▶ [EXERCISE DIRECTIONS]
If a record holds a picture, drop the picture and repeat everything else word for word.

MATERIAL FOR THIS TASK Start Marker

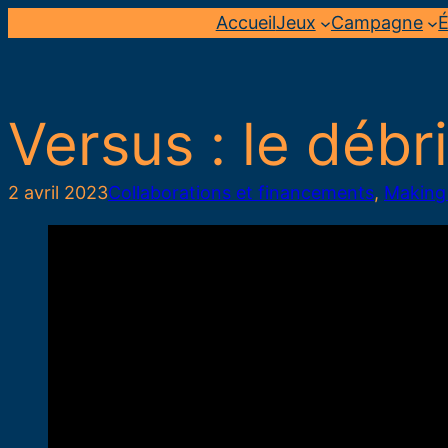
Aller
Accueil
Jeux
Campagne
É
au
contenu
Versus : le débr
2 avril 2023
Collaborations et financements
, 
Making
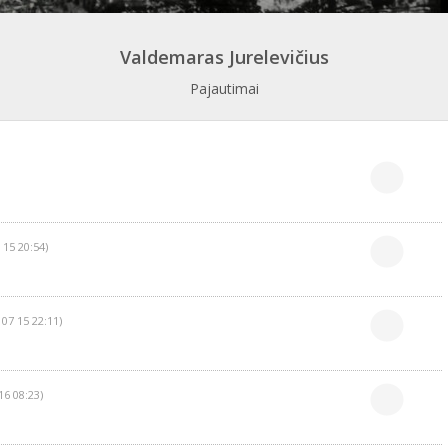
Valdemaras Jurelevičius
Pajautimai
 15 20:54)
 07 15 22:11)
16 08:23)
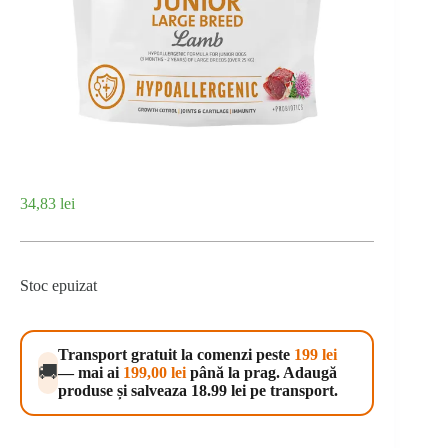
34,83
lei
Stoc epuizat
Transport gratuit la comenzi peste
199 lei
🚚
— mai ai
199,00
lei
până la prag. Adaugă
produse și salveaza 18.99 lei pe transport.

MATERIAL FOR THIS TASK End Marker

▶ [RESULT OF THE EXERCISE]
Aller
Accueil
Jeux
Campagne
É
au
contenu
Versus : le débr
2 avril 2023
Collaborations et financements
, 
Making
Valdemaras Jurelevičius
Pajautimai
 15 20:54)
 07 15 22:11)
16 08:23)
34,83
lei
Stoc epuizat
Transport gratuit la comenzi peste
199 lei
🚚
— mai ai
199,00
lei
până la prag. Adaugă
produse și salveaza 18.99 lei pe transport.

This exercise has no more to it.